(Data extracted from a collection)

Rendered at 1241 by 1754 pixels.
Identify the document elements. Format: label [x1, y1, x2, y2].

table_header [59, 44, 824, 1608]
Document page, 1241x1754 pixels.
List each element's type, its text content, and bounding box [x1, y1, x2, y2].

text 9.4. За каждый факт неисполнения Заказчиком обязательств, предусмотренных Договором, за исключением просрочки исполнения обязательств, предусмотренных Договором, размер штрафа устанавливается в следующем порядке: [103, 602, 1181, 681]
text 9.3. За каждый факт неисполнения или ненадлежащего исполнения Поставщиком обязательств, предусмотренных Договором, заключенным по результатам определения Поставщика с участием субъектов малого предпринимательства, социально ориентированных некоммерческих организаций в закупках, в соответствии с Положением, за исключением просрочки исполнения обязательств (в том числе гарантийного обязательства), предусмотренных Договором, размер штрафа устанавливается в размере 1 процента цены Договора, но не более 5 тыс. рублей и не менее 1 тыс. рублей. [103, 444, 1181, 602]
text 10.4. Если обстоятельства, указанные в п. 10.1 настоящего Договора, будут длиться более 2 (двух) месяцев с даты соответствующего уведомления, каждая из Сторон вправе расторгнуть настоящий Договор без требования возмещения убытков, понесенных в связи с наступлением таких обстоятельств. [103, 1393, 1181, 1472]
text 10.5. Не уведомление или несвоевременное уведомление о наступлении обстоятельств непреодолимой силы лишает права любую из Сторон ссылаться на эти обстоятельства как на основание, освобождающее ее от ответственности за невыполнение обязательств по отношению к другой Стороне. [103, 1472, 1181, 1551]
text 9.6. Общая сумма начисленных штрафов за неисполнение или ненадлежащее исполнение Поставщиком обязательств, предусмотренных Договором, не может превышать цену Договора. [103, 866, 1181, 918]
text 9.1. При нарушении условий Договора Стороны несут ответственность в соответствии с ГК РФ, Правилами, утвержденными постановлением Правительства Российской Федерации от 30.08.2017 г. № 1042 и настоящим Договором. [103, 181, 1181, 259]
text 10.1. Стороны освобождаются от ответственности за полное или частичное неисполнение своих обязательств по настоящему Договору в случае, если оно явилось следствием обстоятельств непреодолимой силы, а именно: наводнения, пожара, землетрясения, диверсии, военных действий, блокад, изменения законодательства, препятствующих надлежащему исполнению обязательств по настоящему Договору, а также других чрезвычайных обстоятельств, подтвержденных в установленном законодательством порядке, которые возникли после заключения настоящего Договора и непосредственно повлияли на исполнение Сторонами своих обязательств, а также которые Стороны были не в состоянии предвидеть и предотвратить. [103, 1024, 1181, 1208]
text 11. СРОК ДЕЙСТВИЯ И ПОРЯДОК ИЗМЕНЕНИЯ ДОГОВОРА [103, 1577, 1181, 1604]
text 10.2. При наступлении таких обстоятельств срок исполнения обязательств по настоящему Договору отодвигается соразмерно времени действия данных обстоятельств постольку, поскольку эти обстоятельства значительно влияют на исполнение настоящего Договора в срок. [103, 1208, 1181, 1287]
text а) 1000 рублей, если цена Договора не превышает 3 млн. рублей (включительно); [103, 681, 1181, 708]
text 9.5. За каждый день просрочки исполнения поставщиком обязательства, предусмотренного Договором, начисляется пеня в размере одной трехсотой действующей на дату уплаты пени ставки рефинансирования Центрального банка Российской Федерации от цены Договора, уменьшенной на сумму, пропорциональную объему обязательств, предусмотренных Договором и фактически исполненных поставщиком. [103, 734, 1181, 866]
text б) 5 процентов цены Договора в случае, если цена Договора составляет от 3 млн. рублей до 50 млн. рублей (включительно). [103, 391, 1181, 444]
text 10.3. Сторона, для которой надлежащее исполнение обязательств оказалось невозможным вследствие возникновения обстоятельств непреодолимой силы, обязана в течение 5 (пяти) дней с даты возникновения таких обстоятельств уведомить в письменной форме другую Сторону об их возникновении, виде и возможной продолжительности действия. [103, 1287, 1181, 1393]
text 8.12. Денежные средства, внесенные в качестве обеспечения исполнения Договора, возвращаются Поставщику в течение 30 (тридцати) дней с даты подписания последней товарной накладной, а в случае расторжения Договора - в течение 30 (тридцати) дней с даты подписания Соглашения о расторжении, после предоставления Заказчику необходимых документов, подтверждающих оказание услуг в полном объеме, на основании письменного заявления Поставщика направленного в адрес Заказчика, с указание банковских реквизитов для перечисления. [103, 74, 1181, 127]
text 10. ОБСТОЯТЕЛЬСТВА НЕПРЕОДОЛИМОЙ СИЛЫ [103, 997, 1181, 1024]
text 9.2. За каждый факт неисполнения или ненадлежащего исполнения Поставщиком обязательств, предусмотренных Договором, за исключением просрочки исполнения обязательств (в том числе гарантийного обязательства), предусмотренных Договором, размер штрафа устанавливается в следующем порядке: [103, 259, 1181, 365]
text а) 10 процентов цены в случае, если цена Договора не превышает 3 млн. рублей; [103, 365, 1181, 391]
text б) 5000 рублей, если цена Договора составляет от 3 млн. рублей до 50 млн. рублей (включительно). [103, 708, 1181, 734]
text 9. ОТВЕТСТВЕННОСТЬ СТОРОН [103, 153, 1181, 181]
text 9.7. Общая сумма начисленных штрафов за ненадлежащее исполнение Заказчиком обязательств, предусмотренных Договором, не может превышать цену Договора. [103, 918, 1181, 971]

* [Try it] What lines above contain "неисполнения"? Copy them out.

* [Written solution]
text 9.4. За каждый факт неисполнения Заказчиком обязательств, предусмотренных Договором, за исключением просрочки исполнения обязательств, предусмотренных Договором, размер штрафа устанавливается в следующем порядке: [103, 602, 1181, 681]
text 9.3. За каждый факт неисполнения или ненадлежащего исполнения Поставщиком обязательств, предусмотренных Договором, заключенным по результатам определения Поставщика с участием субъектов малого предпринимательства, социально ориентированных некоммерческих организаций в закупках, в соответствии с Положением, за исключением просрочки исполнения обязательств (в том числе гарантийного обязательства), предусмотренных Договором, размер штрафа устанавливается в размере 1 процента цены Договора, но не более 5 тыс. рублей и не менее 1 тыс. рублей. [103, 444, 1181, 602]
text 9.2. За каждый факт неисполнения или ненадлежащего исполнения Поставщиком обязательств, предусмотренных Договором, за исключением просрочки исполнения обязательств (в том числе гарантийного обязательства), предусмотренных Договором, размер штрафа устанавливается в следующем порядке: [103, 259, 1181, 365]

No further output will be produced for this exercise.